Government can of course influence growth, as we know only too well. The uncertainty generated ahead of the October 2024 Budget – and the policies themselves – have slowed the economy significantly. But the overall role of government in the world’s growth story is huge. Property rights, the rule of law, independent central banks, the delivery of public services (including health and education), the setting of regulatory standards, and the funding of major infrastructure, all support economic performance. Meanwhile, government systems such as capitalism, socialism, communism and collectivism have all had profound effects
on growth.
What is growth anyway?
Growth is shorthand for economic growth – the increase in gross domestic product (GDP) over time. The two most familiar methods for calculating GDP are: the total of all goods and services produced in an economy (the ‘output measure’ – e.g. construction, manufacturing output); or the total of all spending in the economy (the ‘expenditure measure’ – e.g. consumer spending, business investment).

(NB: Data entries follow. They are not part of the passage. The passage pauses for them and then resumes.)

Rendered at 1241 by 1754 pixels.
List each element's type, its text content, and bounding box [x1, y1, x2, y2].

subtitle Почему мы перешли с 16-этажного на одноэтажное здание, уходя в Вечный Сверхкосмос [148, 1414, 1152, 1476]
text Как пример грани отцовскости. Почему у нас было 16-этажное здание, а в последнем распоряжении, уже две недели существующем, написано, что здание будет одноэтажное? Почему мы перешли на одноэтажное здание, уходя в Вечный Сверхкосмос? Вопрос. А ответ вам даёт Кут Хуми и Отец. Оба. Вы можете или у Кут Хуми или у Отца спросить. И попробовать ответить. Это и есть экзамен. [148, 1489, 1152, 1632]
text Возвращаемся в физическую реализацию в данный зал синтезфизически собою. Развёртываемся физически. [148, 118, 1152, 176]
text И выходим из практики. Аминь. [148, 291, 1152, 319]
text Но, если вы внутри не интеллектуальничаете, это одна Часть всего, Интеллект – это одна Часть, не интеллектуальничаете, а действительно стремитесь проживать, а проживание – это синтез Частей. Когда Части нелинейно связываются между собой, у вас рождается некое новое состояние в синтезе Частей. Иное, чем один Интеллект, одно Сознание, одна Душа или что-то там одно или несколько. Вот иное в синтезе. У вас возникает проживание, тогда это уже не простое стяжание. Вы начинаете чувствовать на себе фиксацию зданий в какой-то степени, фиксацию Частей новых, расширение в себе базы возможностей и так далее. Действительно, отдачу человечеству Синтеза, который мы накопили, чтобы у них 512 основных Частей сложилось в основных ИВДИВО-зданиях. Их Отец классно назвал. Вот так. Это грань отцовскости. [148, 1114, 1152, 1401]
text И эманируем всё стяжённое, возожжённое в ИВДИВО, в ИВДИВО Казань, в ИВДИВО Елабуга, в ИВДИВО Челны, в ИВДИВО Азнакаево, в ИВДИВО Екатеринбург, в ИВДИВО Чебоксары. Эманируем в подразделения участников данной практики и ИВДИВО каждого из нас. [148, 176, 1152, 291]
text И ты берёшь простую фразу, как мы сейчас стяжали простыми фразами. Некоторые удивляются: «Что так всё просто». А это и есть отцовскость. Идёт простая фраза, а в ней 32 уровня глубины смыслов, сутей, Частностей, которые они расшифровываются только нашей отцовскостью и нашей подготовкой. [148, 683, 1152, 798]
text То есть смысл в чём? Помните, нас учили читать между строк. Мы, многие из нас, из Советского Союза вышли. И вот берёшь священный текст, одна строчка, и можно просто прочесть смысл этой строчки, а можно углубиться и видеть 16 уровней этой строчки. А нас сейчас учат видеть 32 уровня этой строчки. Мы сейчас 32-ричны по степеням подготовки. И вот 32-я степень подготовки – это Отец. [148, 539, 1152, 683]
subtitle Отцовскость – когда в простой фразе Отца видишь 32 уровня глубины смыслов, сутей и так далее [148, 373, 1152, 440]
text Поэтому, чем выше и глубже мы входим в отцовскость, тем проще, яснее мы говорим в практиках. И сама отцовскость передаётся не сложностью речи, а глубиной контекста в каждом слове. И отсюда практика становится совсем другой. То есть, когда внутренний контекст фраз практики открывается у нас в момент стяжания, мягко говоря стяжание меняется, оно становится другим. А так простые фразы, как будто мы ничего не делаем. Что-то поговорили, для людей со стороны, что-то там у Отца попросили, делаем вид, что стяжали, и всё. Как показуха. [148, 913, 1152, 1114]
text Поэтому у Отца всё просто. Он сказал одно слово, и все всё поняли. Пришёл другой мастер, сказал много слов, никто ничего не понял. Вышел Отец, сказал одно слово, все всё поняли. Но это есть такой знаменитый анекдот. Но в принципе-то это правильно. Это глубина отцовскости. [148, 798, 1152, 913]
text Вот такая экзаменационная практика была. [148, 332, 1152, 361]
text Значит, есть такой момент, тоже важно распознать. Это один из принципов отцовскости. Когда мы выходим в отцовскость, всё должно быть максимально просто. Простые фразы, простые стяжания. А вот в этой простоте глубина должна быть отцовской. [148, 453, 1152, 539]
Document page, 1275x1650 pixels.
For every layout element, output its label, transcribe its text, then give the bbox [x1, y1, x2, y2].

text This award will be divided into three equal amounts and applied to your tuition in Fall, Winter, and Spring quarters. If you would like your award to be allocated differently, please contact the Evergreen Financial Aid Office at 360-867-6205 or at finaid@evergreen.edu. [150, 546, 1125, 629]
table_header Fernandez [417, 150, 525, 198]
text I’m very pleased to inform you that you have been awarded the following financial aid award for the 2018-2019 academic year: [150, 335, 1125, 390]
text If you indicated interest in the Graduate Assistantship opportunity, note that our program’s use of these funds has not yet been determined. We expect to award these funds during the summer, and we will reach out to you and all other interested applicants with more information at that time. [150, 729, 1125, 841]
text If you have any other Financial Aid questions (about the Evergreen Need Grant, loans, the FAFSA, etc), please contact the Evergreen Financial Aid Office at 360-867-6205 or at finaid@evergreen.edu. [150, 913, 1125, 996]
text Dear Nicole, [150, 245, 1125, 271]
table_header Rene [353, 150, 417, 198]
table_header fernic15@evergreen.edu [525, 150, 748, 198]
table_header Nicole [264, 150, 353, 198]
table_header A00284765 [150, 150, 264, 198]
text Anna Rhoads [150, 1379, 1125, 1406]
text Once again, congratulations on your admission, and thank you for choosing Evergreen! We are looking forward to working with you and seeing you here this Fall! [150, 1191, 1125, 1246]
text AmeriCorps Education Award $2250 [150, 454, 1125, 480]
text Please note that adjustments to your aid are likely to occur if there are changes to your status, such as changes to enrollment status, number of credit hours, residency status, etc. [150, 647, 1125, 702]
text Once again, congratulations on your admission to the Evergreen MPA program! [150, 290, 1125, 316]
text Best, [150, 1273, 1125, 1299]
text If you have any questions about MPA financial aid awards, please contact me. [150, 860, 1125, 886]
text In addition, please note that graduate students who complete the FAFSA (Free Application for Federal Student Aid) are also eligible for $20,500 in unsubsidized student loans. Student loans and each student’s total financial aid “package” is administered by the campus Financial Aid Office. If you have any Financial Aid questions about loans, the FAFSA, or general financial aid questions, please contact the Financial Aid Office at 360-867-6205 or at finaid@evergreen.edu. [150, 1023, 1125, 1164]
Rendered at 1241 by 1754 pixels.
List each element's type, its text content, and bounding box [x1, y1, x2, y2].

One factor which will tend to increase GDP is population growth. If a country’s population expands, its economy likely grows too. But that does not mean individuals become richer: if GDP grows more slowly than the population, then the average individual becomes poorer.
The diligence dividend
The dinosaurs might reasonably have considered their demise bad luck. But humans are largely authors of our own destiny. For the most part, growth is more hard work than luck.
Benjamin Franklin, one of the United States’ founding fathers, is credited with saying, “Diligence is the mother of good luck.” A similar aphorism, “The harder I work the luckier I get” has been credited to everyone from former US President Thomas Jefferson, golfer Gary Player, and film-maker Samuel Goldwyn. It’s a hackneyed quote but, like many hackneyed quotes, there is some truth in it.
Luck does have some part to play in most strands of life – otherwise why buy insurance? But, overall, boring old hard and consistent work delivers the goods.